Grundsätzlich erfolgen Gewinnausschüttungen bei Kapitalgesellschaften entsprechend dem jeweiligen Anteil des Gesellschafters am Stamm- bzw. Grundkapital. Allerdings gibt es in der Unternehmenspraxis verschiedene Gründe, von dieser verhältniswahrenden Verteilung abzuweichen. Nach der bisherigen Auffassung der Finanzverwaltung (BMF-Schreiben vom 17.12.2013) war eine von den Beteiligungsverhältnissen abweichende – inkongruente oder disquotale – Gewinnausschüttung u.a. steuerlich nur anzuerkennen, wenn der Gesellschaftsvertrag explizit einen abweichenden Gewinnverteilungsschlüssel vorsah und es sich dabei nicht um einen Gestaltungsmissbrauchs handelte (§ 42 AO).

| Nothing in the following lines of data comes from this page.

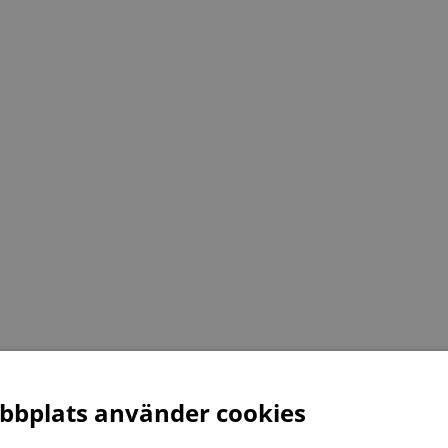
bplats använder cookies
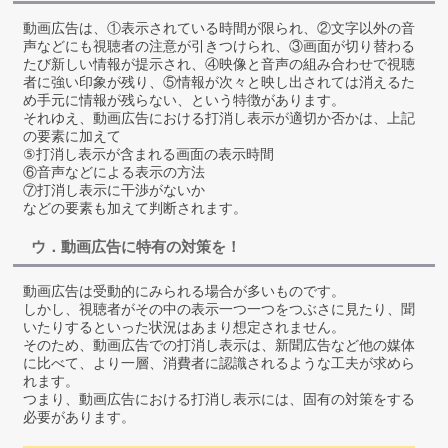
動画広告は、①表示されている時間が限られ、②文字以外の音
声などにも視聴者の注意が引きつけられ、③画面が切り替わる
たび新しい情報が提示され、④映像と音声の組み合わせで視聴
者に強い印象が残り、⑤情報が次々と映し出されては消えるた
め手元に情報が残らない、という特徴があります。
それゆえ、動画広告における打消し表示が適切か否かは、上記
の要素に加えて
⑤打消し表示が含まれる画面の表示時間
⑥音声などによる表示の方法
⑦打消し表示に干渉がないか
などの要素も加えて判断されます。
ウ．動画広告に特有の対策を！
動画広告は受動的にみられる場合が多いものです。
しかし、視聴者がその中の表示一つ一つをつぶさに見たり、聞
いたりするといった状況はあまり想定されません。
そのため、動画広告での打消し表示は、新聞広告など他の媒体
に比べて、より一層、消費者に認識されるような工夫が求めら
れます。
つまり、動画広告における打消し表示には、固有の対策をする
必要があります。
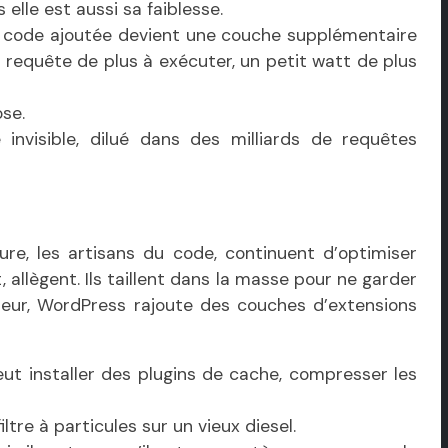
elle est aussi sa faiblesse.
 code ajoutée devient une couche supplémentaire
e requête de plus à exécuter, un petit watt de plus
se.
 invisible, dilué dans des milliards de requêtes
e, les artisans du code, continuent d’optimiser
 allègent. Ils taillent dans la masse pour ne garder
oteur, WordPress rajoute des couches d’extensions
eut installer des plugins de cache, compresser les
ltre à particules sur un vieux diesel.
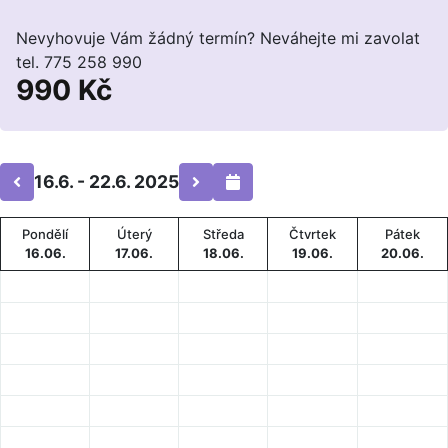
Nevyhovuje Vám žádný termín? Neváhejte mi zavolat
tel. 775 258 990
990 Kč
16.6. - 22.6. 2025
Pondělí
Úterý
Středa
Čtvrtek
Pátek
16.06.
17.06.
18.06.
19.06.
20.06.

Neue Ansicht der Finanzverwaltung

Mit dem neuen BMF-Schreiben vom 04.09.2024 reagiert die Finanzverwaltung auf die Urteile des BFH vom 28.09.2021 (VIII R 25/19) sowie 28.09.2022 (VIII R 20/20) und erweitert letztlich den steuerlich anzuerkennenden Anwendungsbereich von inkongruenten Gewinnausschüttungen.

Demnach sind nun inkongruente Gewinnausschüttungen grundsätzlich anzuerkennen, wenn sie zivilrechtlich wirksam sind. Laut Finanzverwaltung sollen insbesondere nachfolgende Konstellationen steuerlich anerkannt werden:

  1. Inkongruente Gewinnausschüttungen sind steuerlich anzuerkennen, wenn eine abweichende Gewinnverteilung im Gesellschaftsvertrag vereinbart wurde.
  2. Mit entsprechender Öffnungsklausel im Gesellschaftsvertrag können mit Zustimmung der beeinträchtigten Gesellschafter von der satzungsmäßigen oder gesetzlichen Regelung abweichende Gewinnverteilungen beschlossen werden.
  3. Entsprechend dem Urteil vom 28.09.2022 ist auch ein punktuell satzungsdurchbrechender Beschluss über eine inkongruente Gewinnverteilung, der einstimmig gefasst worden ist und von keinem Gesellschafter angefochten werden kann, anzuerkennen. Dadurch ist eine einmalige, von der Satzung abweichende Gewinnverteilung möglich, ohne dass die Satzung selbst geändert werden muss.
  4. Zudem akzeptiert die Finanzverwaltung eine gespaltene Gewinnverwendung und eine zeitlich inkongruente Gewinnausschüttung. Dadurch ist ein zivilrechtlich wirksamer Gesellschafterbeschluss auch dann steuerlich anzuerkennen, wenn nur die Gewinnanteile an Minderheitsgesellschafter ausgeschüttet werden, während die Gewinnanteile der Mehrheitsgesellschafter in eine gesellschafterbezogene Gewinnrücklage eingestellt werden. Die Einstellung in die Gewinnrücklage führt nicht zum Zufluss von Kapitalerträgen (Entsprechend dem Urteil vom 28.09.2021).

Die Finanzverwaltung stellt ergänzend klar, dass die neuen Grundsätze nur für die GmbH Anwendung finden. Bei Aktiengesellschaften ist weiterhin eine vom Verhältnis der Anteile am Grundkapital abweichender Gewinnverteilungsschlüssel in der Satzung erforderlich. Eine inkongruente Gewinnausschüttung durch eine Öffnungsklausel in der Satzung oder durch einen satzungsdurchbrechenden Beschluss sind demnach bei einer Aktiengesellschaft nicht zulässig.

Folgen

Die neue Verwaltungsauffassung ist zu begrüßen, da dadurch der praktische Anwendungsbereich von nicht verhältniswahrenden Gewinnausschüttungen erweitert wird und Rechtssicherheit geschaffen wird. Auch können einzelne Gesellschafter in Zukunft an Ausschüttungen partizipieren, wenngleich der oder die Mitgesellschafter ihren Gewinnanteil in die Gewinnrücklage einstellen. Insbesondere für Fälle von sperrfristbehafteten Anteilen (u.a. im Kontext Umwandlungs- oder Wegzugsfällen) können abweichende Gewinnverteilungen Nachversteuerungstatbestände vermeiden, ohne andere Gesellschafter von Gewinnausschüttungen auszuschließen.

Relevante schenkungsteuerliche Folgen im Zusammenhang mit disquotalen Gewinnausschüttungen sollten weiterhin im Einzelfall geprüft werden.